As one mass shooting followed another, it has seemed to many of us as if nothing can stop the violence.
“I think that we just think that there’s nothing that we can do, so we feel helpless, which leads to hopelessness.,” she said. “And I want people to know that there is a solution, but that it’s gonna require positive action from them.”
She is all for making the schools safer—but believes that billions of dollars in physical security will not make them truly secure until we address the root causes of violence, including mental illness and substance abuse. She wonders if the Sandy Hook shooter might never have taken up a gun if he had received love and nurturing such as Jesse described in his message.
She sees cause for hope when she asks kids who participate in the program to name their favorite element of the formula.

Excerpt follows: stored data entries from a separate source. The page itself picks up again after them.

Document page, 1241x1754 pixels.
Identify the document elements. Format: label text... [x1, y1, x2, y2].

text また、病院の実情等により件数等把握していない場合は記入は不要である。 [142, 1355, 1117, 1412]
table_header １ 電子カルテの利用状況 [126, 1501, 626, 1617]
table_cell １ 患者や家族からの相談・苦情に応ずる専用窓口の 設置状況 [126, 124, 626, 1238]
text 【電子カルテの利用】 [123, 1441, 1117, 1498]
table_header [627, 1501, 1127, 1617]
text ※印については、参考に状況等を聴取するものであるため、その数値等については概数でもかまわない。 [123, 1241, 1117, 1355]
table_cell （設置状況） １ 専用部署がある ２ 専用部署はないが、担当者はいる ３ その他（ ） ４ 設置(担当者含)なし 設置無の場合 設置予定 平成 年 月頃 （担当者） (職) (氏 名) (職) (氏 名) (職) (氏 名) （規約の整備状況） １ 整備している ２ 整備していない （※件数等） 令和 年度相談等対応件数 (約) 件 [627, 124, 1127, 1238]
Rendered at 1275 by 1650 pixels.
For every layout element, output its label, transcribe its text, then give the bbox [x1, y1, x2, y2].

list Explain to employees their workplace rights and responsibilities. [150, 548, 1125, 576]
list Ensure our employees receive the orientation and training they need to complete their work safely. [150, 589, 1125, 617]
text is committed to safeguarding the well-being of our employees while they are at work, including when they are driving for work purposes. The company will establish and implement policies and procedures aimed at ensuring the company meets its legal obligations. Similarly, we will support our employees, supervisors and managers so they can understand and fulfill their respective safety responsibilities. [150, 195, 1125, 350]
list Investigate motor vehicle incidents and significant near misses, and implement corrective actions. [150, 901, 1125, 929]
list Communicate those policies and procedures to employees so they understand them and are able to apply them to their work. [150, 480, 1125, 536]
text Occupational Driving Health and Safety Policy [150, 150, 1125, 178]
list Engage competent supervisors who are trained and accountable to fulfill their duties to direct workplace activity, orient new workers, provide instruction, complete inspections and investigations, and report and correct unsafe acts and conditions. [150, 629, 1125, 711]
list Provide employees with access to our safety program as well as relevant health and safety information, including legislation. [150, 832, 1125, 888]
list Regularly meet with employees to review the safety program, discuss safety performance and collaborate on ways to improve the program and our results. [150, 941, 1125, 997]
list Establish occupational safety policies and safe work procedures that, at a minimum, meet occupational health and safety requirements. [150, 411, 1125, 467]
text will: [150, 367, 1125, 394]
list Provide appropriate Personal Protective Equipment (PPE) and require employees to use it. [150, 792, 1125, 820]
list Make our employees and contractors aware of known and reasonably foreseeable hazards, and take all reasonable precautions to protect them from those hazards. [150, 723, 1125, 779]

The great majority give an answer she would not have expected.
“Forgiveness,” she reports. “When I ask them why, they say, ‘Because it feels so good to let it go… It feels like it’s a ‘superpower.’”
As we come to the 10th anniversary of the murder of 20 elementary school kids at Sandy Hook, Scarlett knows when she speaks in front to an audience that cynics scoff at her talk of love and nurturing and forgiveness and in a world fresh off the murder of 19 elementary school kids in Uvalde.
“Hey, I know we all wanna keep our kids safe and safeguard their mental health and well-being,” she will tell them. “If anybody else has a better idea, raise their hand.”
She will then add, “I’m not married to this idea. My 6-year-old son is the one that gave me this idea.”